Here is a good spot to mention that last year, Slate writer Allison Benedikt caused an uproar with her provocatively titled essay, “If You Send Your Kid to a Private School, You Are a Bad Person.

Her rationale: “Everyone needs to be invested in our public schools in order for them to get better. Not just lip-service investment, or property tax investment, but real flesh-and-blood-offspring investment. Your local school stinks but you don’t send your child there? Then its badness is just something you deplore in the abstract. Your local school stinks and you do send your child there?

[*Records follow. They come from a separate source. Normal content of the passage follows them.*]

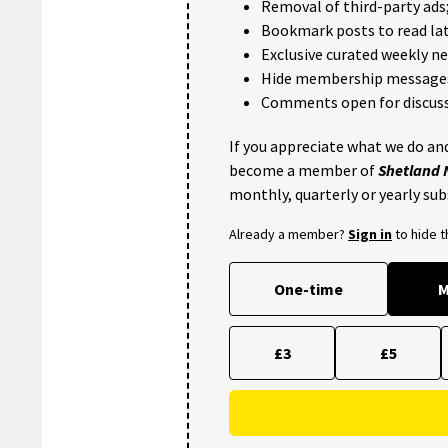
Removal of third-party ads
Bookmark posts to read lat
Exclusive curated weekly n
Hide membership message
Comments open for discuss
If you appreciate what we do and
become a member of
Shetland
monthly, quarterly or yearly sub
Already a member?
Sign in
to hide 
One-time
M
£3
£5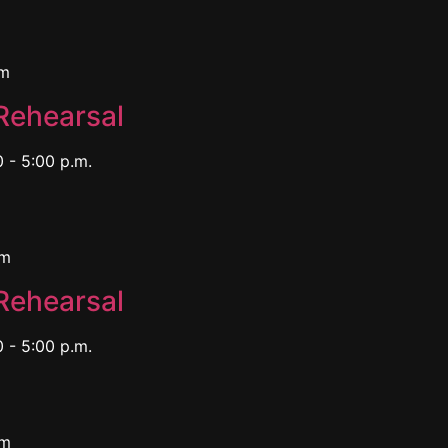
pm
Rehearsal
 - 5:00 p.m.
pm
Rehearsal
 - 5:00 p.m.
pm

I bet you are going to do everything within your power to make it better.”

It’s fair to say Benedikt’s jeremiad was not well-received. “Am I really supposed to believe that the experience of sending my kids along with the herd into ignorance when something better and higher is available to them either from private, parochial, or homeschool, is morally preferable?” Rod Dreher asked at The American Conservative.

So what’s the answer to the original question?

The first, most sacred duty of a parent is to the well-being of your child — is to ensure their safety in the here and now, but also to prepare them for adulthood. For most of us, that will mean what it has always meant — putting our children in the best available schools, hope they go to the best possible college, then go on to successful lives.

But the best lessons aren’t always learned in the classrooms, ironically enough. And for parents who choose to stay and fight, they’ll be teaching their children something, too, about living one’s values in the face of adversity. That lesson might not get your kid into Yale, but it should have some value nonetheless.

So. Go if you must. Stay if you can. (Neither side should judge the other: Raising kids is too tricky and fraught.) And in either case: Keep fighting for Philly public schools.